Molecular Immunology | Year: 2014
The TB10.4 antigen of Mycobacterium bovis/. Mycobacterium tuberculosis induces a strong Th1 CD4+ T-cell response. Thus, it is currently under intensive study as a possible vaccine candidate. However, how TB10.4 activates innate immune cells is unclear. How TB10.4 interacts with toll-like receptors (TLRs) and signaling pathways responsible for active inflammation have also not been fully elucidated. Here, as stimulated RAW264.7 cells with recombinant TB10.4 (rTB10.4), derived from M. bovis, increased TNF-α, IL-6 and IL-12 p40 secretin in a dose-dependent manner. Blocking assays showed that TLR2-, but not TLR4-neutralizing antibody reduced expression of TNF-α, IL-6 and IL-12 p40 in RAW264.7 cells. rTB10.4 stimulation activated p38 kinase (p38) and extracellular-regulated kinase (ERK) was TLR2-dependent, whereas inhibition of p38 and ERK activity significantly reduced TNF-α, IL-6 and IL-12 p40 production.

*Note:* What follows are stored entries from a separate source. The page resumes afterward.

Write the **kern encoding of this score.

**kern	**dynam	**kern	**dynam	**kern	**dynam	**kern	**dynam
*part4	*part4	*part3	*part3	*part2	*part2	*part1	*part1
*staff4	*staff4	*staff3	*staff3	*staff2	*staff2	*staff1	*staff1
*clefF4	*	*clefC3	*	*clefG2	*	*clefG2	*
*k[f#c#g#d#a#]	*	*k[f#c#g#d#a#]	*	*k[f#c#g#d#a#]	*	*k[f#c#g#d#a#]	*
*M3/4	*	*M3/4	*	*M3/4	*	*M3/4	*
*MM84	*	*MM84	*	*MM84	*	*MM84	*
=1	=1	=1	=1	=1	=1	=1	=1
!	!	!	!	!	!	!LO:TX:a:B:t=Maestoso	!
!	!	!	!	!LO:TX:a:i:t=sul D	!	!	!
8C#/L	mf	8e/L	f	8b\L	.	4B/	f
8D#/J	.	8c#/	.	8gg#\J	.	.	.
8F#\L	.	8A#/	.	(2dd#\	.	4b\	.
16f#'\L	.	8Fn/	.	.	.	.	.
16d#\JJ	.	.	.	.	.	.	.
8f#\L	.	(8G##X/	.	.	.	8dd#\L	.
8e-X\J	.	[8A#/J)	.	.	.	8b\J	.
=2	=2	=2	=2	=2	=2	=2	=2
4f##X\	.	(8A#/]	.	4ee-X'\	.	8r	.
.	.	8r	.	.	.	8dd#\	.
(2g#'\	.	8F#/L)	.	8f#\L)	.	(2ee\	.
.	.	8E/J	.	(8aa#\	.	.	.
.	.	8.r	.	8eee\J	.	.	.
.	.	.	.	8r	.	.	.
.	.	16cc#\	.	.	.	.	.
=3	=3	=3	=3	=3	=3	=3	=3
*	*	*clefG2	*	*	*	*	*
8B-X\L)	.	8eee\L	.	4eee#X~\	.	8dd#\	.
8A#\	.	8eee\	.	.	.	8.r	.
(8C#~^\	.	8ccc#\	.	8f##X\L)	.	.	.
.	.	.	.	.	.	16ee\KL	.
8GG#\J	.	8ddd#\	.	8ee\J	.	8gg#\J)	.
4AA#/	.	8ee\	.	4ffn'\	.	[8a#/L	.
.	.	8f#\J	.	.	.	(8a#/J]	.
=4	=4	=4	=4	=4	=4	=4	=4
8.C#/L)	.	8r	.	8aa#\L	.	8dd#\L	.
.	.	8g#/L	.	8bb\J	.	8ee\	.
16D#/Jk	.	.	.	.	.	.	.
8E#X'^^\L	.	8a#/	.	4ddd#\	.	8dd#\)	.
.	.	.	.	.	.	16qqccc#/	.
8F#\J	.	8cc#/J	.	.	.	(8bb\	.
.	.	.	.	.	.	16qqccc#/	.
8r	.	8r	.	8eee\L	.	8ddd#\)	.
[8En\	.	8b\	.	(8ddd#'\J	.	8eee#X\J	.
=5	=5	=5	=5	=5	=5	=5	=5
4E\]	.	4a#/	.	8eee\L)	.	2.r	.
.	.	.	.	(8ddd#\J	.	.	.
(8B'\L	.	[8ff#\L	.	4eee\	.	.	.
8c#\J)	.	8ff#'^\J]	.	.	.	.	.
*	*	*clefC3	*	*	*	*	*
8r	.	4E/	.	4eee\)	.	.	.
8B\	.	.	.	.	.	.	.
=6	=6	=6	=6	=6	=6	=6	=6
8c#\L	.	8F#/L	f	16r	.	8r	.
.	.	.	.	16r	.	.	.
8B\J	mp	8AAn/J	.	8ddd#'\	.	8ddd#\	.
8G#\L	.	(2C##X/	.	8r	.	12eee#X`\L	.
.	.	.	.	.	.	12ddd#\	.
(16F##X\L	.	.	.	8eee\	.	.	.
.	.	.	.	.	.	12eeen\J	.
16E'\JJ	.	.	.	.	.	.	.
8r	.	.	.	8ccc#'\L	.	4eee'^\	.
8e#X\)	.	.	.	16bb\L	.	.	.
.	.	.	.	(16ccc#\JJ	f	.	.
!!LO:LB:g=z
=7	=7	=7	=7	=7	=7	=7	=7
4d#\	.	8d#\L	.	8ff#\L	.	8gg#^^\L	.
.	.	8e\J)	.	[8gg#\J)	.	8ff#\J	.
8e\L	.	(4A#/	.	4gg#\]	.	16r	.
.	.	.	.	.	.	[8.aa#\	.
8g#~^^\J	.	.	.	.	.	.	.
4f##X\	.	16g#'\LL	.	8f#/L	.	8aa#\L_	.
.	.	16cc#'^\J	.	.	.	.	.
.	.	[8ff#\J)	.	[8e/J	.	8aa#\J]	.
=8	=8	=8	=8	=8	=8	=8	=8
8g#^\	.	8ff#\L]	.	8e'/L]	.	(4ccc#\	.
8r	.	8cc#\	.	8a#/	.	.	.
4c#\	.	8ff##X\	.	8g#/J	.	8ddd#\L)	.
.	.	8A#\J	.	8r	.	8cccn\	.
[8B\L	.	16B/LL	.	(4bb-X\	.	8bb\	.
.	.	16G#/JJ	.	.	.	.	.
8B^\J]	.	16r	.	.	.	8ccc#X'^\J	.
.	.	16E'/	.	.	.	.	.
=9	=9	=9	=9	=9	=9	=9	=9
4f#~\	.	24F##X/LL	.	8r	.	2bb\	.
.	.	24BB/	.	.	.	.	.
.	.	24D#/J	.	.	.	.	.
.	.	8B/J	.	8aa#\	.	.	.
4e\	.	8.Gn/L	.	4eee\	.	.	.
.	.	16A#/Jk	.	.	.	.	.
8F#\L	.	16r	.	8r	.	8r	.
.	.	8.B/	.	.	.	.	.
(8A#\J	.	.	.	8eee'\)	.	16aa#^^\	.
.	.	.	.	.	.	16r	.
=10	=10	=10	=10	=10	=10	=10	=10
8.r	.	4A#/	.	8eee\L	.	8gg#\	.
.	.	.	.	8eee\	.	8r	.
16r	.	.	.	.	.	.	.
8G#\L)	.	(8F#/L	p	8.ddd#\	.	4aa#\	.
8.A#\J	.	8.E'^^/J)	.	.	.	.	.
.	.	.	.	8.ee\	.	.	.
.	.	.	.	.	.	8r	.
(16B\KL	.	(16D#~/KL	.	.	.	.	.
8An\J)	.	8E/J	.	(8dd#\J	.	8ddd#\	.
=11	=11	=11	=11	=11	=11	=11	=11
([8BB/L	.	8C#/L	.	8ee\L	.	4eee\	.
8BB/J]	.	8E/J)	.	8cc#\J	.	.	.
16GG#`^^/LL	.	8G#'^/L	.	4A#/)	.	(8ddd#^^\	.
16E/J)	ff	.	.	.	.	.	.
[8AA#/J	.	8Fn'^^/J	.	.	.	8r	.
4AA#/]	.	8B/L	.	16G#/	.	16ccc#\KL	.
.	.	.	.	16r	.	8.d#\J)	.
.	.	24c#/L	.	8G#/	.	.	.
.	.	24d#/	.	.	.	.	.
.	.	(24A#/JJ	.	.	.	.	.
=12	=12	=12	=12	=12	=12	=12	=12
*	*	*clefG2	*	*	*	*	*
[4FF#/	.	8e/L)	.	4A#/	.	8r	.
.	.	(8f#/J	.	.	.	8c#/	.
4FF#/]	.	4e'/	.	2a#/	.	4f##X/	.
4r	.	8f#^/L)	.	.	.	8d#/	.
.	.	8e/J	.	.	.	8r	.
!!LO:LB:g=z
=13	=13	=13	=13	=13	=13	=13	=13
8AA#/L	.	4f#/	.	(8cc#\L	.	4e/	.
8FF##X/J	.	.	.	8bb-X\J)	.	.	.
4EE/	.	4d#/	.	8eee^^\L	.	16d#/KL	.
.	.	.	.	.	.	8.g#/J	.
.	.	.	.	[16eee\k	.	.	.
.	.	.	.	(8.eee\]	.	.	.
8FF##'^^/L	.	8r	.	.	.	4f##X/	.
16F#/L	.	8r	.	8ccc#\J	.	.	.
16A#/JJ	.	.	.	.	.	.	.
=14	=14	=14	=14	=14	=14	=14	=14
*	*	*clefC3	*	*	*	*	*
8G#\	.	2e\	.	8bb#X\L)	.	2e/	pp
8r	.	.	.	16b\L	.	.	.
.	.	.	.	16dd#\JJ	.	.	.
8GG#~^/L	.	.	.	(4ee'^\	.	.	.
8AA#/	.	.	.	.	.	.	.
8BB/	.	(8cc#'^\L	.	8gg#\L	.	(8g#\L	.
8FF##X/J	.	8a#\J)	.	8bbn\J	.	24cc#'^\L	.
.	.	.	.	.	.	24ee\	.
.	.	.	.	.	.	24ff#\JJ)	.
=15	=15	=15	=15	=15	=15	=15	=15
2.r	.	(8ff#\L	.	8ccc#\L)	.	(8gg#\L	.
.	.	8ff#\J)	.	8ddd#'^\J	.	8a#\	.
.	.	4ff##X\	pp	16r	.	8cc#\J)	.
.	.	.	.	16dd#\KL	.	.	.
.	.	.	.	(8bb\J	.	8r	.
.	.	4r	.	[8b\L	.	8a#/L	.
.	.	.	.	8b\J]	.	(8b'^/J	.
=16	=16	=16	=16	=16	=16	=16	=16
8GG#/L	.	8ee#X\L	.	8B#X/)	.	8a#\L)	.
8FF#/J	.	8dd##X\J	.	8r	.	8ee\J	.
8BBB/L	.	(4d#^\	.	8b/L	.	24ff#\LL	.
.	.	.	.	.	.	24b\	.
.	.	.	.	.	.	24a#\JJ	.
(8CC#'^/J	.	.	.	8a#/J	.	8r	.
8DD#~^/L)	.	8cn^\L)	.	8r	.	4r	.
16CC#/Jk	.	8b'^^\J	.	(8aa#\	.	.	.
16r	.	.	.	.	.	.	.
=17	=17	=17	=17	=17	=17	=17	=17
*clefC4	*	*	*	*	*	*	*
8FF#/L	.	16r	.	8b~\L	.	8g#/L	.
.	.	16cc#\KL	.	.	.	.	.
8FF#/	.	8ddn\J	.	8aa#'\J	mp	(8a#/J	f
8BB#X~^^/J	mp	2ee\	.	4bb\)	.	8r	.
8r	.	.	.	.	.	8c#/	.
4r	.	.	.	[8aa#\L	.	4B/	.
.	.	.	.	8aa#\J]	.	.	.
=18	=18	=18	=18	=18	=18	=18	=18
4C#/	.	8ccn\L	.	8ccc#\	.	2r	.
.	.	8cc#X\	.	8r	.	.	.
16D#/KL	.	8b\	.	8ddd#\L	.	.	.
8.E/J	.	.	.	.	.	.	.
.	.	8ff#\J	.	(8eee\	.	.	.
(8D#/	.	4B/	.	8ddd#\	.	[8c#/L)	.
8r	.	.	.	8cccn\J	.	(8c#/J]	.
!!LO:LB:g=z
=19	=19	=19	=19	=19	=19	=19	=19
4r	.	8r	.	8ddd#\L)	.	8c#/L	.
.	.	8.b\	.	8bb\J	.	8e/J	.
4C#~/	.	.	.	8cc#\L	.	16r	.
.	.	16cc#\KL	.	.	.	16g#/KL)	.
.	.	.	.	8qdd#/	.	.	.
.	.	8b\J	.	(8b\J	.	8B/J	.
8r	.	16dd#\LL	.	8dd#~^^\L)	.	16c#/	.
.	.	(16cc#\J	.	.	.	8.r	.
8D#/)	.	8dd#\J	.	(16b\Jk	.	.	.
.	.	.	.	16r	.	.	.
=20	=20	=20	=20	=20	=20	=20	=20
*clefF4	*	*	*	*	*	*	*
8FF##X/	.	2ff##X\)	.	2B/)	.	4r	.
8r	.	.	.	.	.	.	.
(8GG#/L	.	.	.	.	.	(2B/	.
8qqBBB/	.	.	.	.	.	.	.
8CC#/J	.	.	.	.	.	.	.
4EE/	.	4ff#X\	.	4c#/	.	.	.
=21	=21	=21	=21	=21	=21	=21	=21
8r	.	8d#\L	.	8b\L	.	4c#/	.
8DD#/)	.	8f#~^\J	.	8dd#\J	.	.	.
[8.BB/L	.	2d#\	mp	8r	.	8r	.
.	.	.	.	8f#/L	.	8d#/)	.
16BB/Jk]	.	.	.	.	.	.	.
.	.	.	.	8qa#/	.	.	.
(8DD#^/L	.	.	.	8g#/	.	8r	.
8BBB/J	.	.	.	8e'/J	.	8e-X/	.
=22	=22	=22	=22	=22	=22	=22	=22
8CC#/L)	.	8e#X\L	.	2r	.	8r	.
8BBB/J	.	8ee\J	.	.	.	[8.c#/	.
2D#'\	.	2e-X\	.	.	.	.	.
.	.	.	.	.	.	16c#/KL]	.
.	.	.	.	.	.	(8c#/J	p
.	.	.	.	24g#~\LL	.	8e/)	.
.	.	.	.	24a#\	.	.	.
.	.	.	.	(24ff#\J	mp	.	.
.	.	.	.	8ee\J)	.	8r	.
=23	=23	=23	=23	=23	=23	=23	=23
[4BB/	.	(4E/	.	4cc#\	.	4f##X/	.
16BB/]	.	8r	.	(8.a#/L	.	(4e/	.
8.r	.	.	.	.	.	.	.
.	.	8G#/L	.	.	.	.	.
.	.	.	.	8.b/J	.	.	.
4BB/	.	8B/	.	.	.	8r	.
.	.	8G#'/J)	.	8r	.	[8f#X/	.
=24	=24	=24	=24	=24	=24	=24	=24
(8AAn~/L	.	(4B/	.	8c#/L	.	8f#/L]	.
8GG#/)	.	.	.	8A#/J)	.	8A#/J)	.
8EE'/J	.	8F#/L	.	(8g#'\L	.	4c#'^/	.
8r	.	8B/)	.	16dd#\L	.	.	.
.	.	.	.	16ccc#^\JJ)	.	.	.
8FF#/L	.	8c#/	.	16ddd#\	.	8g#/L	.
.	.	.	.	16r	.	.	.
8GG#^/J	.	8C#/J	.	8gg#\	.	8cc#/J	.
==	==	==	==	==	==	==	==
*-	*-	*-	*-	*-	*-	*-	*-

Furthermore, rTB10.4 stimulation of RAW264.7 cells resulted in TLR2-mediated activation of NF-κB and induced translocation of NF-κB p65 from the cytoplasm to the nucleus via IκBα degradation. rTB10.4-induced TNF-α, IL-6 and IL-12 p40 release was attenuated by the specific IκB phosphorylation inhibitor, BAY 11-7082. These findings indicate that the M. bovis-derived rTB10.4 induced production of TNF-α, IL-6 and IL-12 p40 involves p38, ERK and NF-κB via the TLR2 pathway. © 2014 Elsevier Ltd.